**Requirement:**
Copy out each line of the material below that holds the string "CROSS".

# # # # # # #

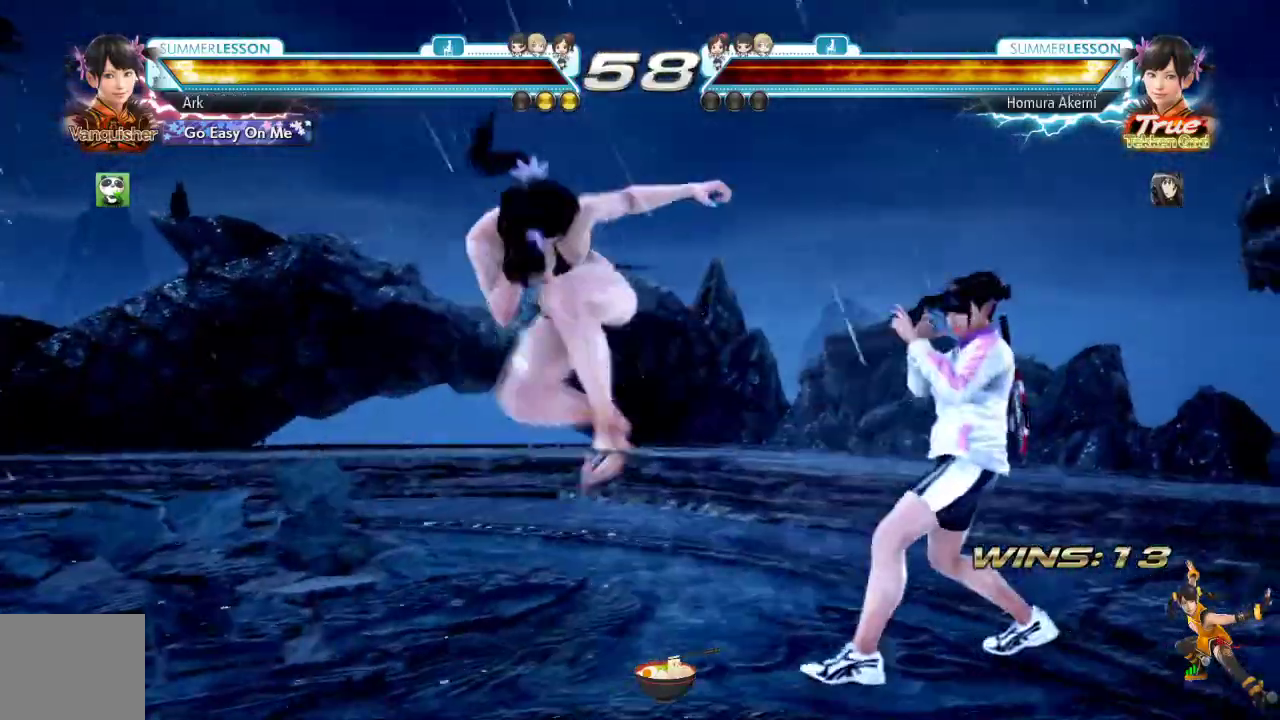
Gameplay with a controller (PlayStation layout); each line is a JSON object with the inputs held at the frame after it. "events" lists button and stick changes between this image and that frame as [ms after this image, input, new state], when the widget could be followed in between.
{"buttons": ["DPAD_LEFT"], "left_stick": "center", "right_stick": "center", "events": [[417, "DPAD_LEFT", "down"]]}
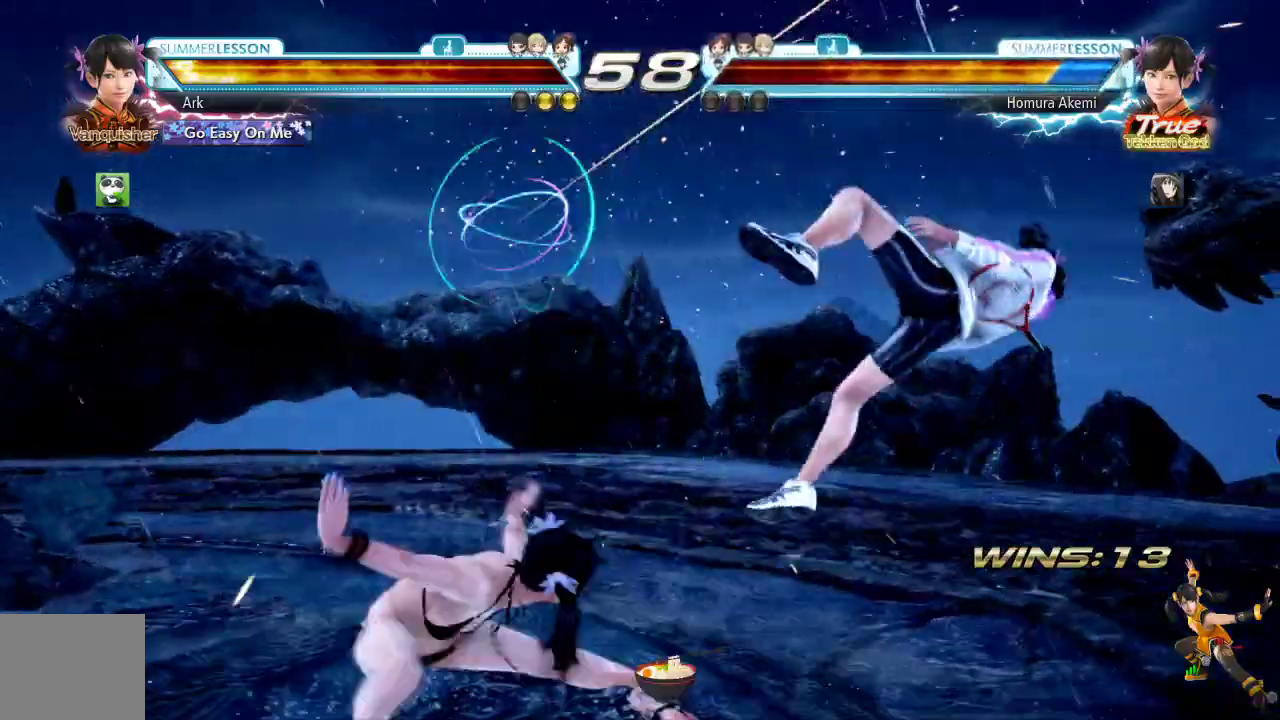
{"buttons": ["DPAD_RIGHT"], "left_stick": "center", "right_stick": "center", "events": [[33, "R1", "down"], [150, "R1", "up"], [217, "DPAD_LEFT", "up"], [367, "DPAD_RIGHT", "down"]]}
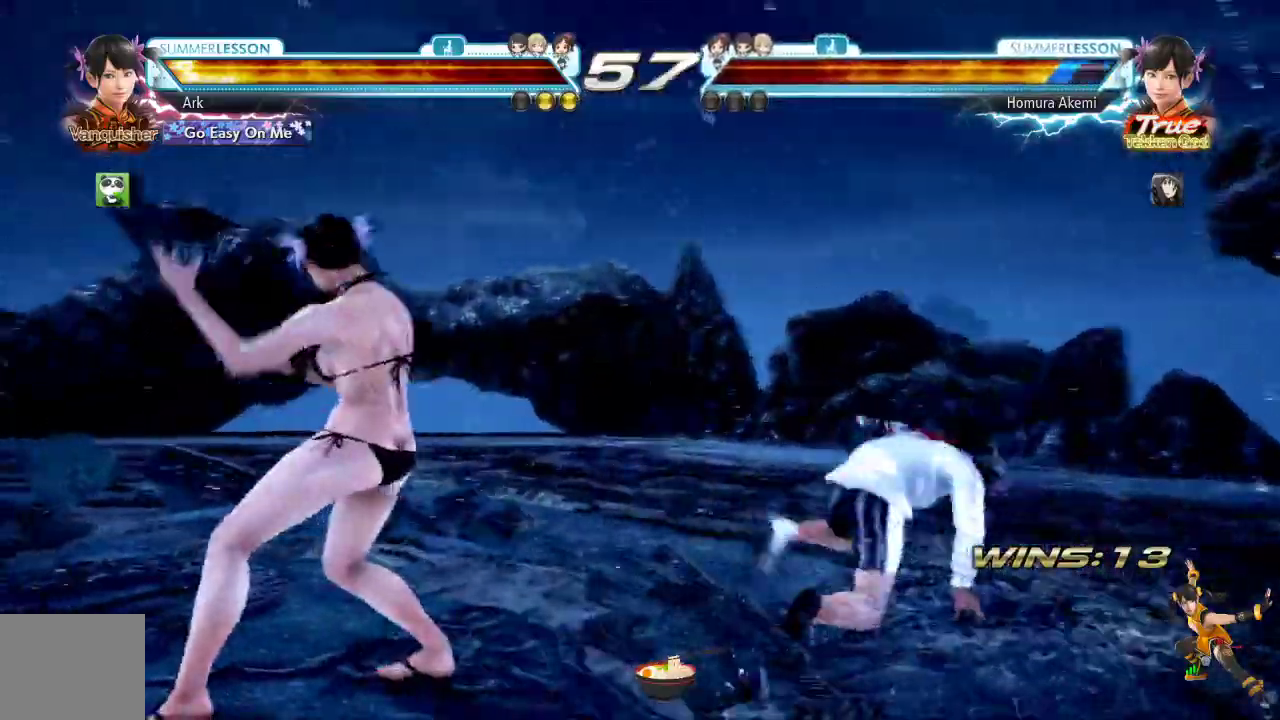
{"buttons": ["DPAD_LEFT"], "left_stick": "center", "right_stick": "center"}
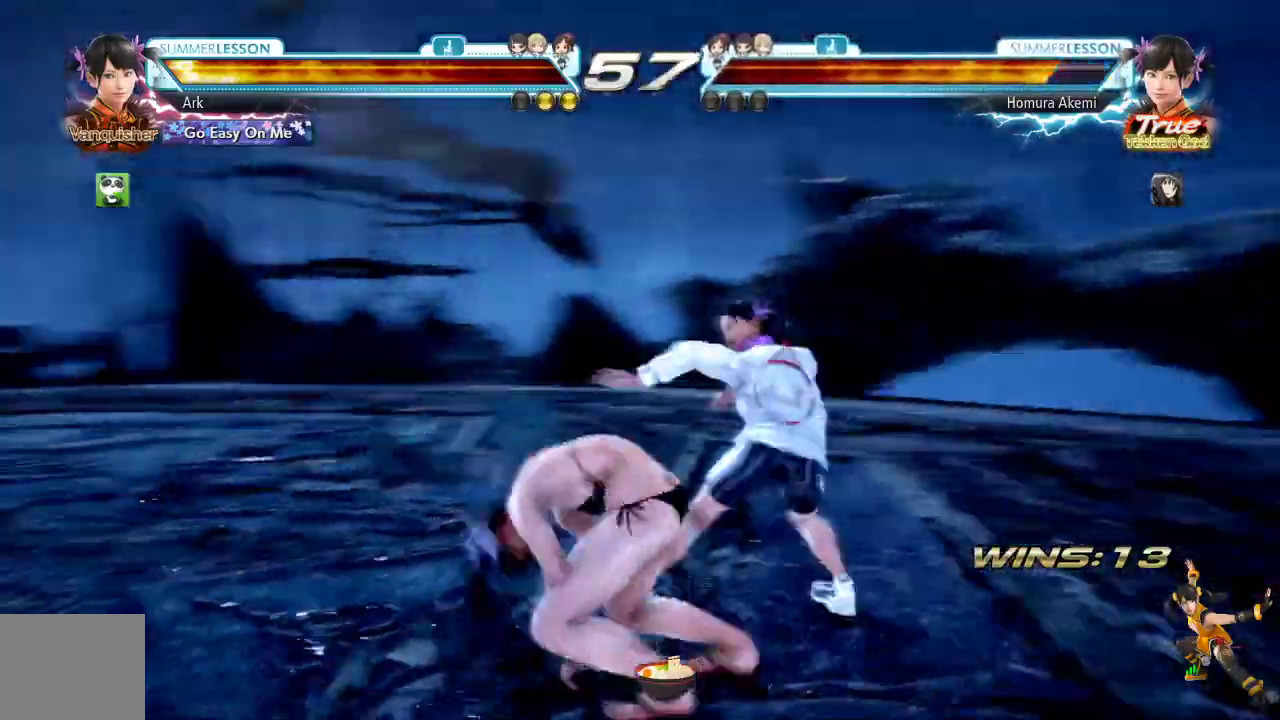
{"buttons": ["CROSS", "SQUARE", "TRIANGLE", "DPAD_DOWN", "DPAD_RIGHT"], "left_stick": "center", "right_stick": "center"}
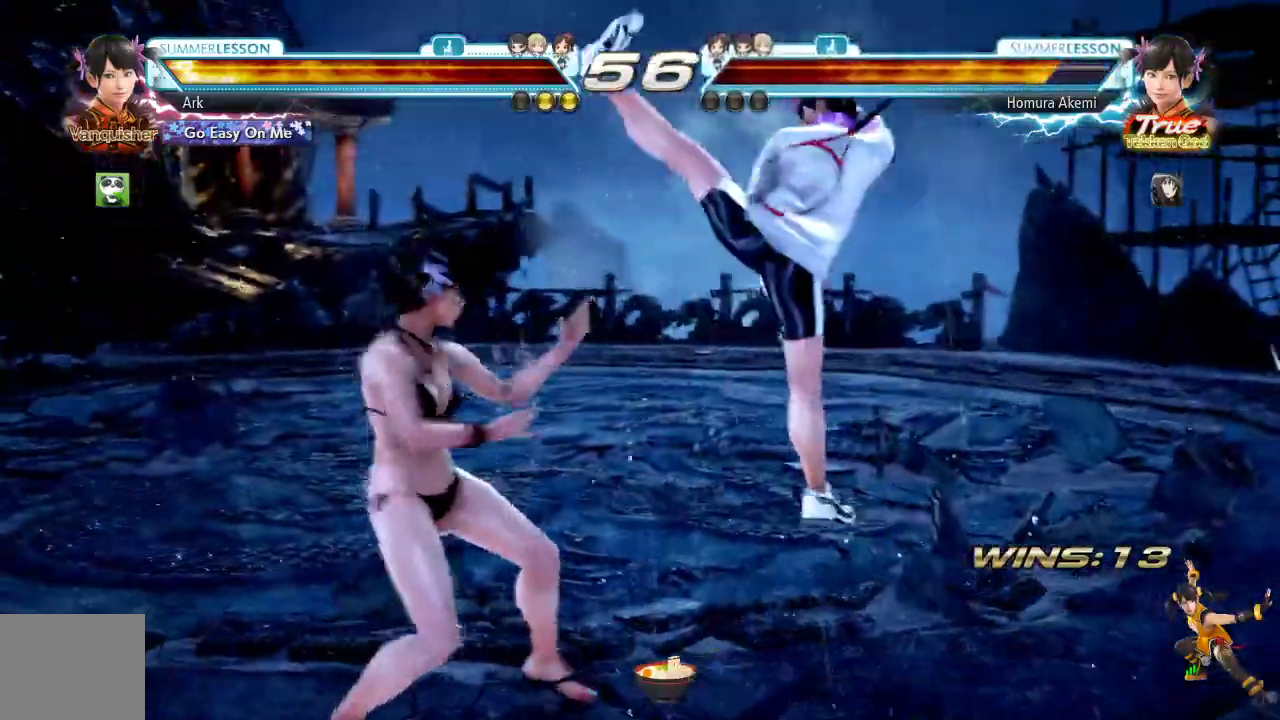
{"buttons": [], "left_stick": "center", "right_stick": "center", "events": [[67, "TRIANGLE", "up"], [100, "DPAD_DOWN", "up"], [150, "CROSS", "up"], [150, "SQUARE", "up"], [167, "DPAD_RIGHT", "up"]]}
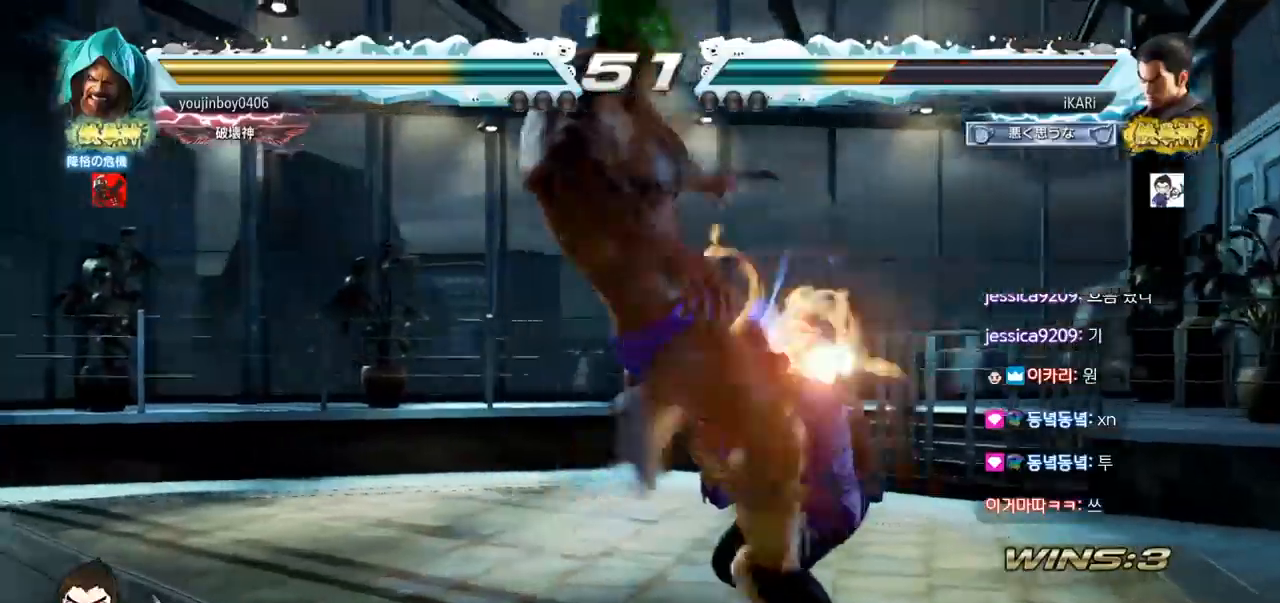
Gameplay with a controller (arcade stick); each line is a JSON object with the inputs held at the frame after it. "events" lists button and stick changes between this image and that frame as [ms after this image, input, new state], when the widget could be followed in between. Not read: L3 R3.
{"buttons": ["SQUARE"], "left_stick": "center", "events": [[200, "left_stick", "center"], [483, "SQUARE", "down"]]}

# # # # # # #

**Solution:**
{"buttons": ["CROSS", "SQUARE", "TRIANGLE", "DPAD_DOWN", "DPAD_RIGHT"], "left_stick": "center", "right_stick": "center"}
{"buttons": [], "left_stick": "center", "right_stick": "center", "events": [[67, "TRIANGLE", "up"], [100, "DPAD_DOWN", "up"], [150, "CROSS", "up"], [150, "SQUARE", "up"], [167, "DPAD_RIGHT", "up"]]}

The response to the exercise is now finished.